Disability Benefits for Stroke Victims
A stroke, also known as a cerebrovascular accident (CVA) or simply a “brain attack” occurs when the blood flow to a section of the brain is suddenly interrupted. When this happens to an individual, their brain cells become deprived of oxygen and will begin to die. This can result in permanent damage to the brain and sometimes even death. The lasting symptoms can vary depending on the area of the brain that was damaged. There are people who do manage to completely recover from strokes but this is rather rare. Most survivors are left with some kind of lasting condition.
Types of Strokes
There are two different types of strokes.
Ischemic Stroke – happens when blood clots or deposits block blood flow to the brain’s cells. The clots can form from fatty deposits and cholesterol. Roughly 80% of strokes are this type.
Hemorrhagic Stoke – happens when a blood vessel in the brain bursts or ruptures. This leads to bleeding within the brain tissue that causes damage to brain cells. Typical causes are high blood pressure and brain aneurysms. This type of stroke results in many more deaths than ischemic stokes.
Qualifying After a Stroke
The Social Security Administration (SSA) has a disability guide known as the Disability Evaluation Under Social Security (also called the Blue Book) that describes the requirements for particular impairments to be eligible for disability benefits. Strokes can lead to permanent complications that may interfere with a person's ability to work and engage in typical daily activities. A stroke survivor would first be evaluated under listing 11.04 Central Nervous System Vascular Accident to determine if the individual qualifies for Social Security Disability benefits. The requirements for 11.04 are listed below.

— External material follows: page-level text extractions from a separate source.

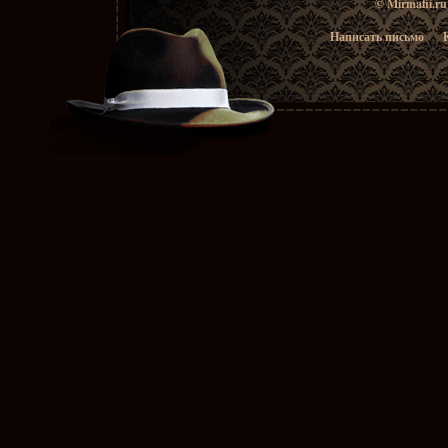
© Mirmafii.r
Написать письмо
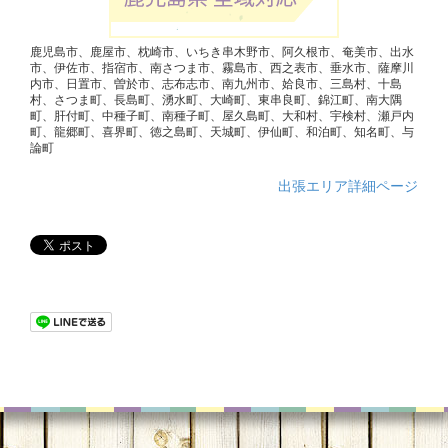
鹿児島市、鹿屋市、枕崎市、いちき串木野市、阿久根市、奄美市、出水
市、伊佐市、指宿市、南さつま市、霧島市、西之表市、垂水市、薩摩川
内市、日置市、曽於市、志布志市、南九州市、姶良市、三島村、十島
村、さつま町、長島町、湧水町、大崎町、東串良町、錦江町、南大隅
町、肝付町、中種子町、南種子町、屋久島町、大和村、宇検村、瀬戸内
町、龍郷町、喜界町、徳之島町、天城町、伊仙町、和泊町、知名町、与
論町
出張エリア詳細ページ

11.04 Central Nervous System Vascular Accident
Applicant needs to satisfy one of the following more than 3 months post-vascular accident:
Requirement A: Sensory or motor aphasia resulting in ineffective speech or communication.

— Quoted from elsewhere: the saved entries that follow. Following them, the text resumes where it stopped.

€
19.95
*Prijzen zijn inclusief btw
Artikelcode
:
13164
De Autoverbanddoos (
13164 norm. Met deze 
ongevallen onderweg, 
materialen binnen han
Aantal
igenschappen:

Requirement B: Significant and persistent disorganization of motor function in two extremities resulting in sustained disturbance of gross and dexterous movements or gait and station.

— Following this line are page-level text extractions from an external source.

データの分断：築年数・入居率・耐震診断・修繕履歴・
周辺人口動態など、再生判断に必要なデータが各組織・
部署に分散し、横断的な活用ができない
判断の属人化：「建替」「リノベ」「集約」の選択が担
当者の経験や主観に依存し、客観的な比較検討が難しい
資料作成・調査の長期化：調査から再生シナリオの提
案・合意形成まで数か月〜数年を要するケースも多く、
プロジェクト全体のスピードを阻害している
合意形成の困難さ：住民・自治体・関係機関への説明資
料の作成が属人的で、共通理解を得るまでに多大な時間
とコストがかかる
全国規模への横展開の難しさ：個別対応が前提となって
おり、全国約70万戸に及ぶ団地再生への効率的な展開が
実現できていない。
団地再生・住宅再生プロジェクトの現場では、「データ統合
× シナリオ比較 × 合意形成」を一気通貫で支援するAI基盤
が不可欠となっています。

Qualifying Under Other Listings
Stroke survivors commonly are left with permanent damage that affects other body systems. In these situations, the applicants would be evaluated under the listing of the affected part of the body. For example, many stroke survivors experience vision and hearing problems after the stroke. These individuals would be evaluated under one of the Blue Book’s listings under section 2.00 Special Senses and Speech.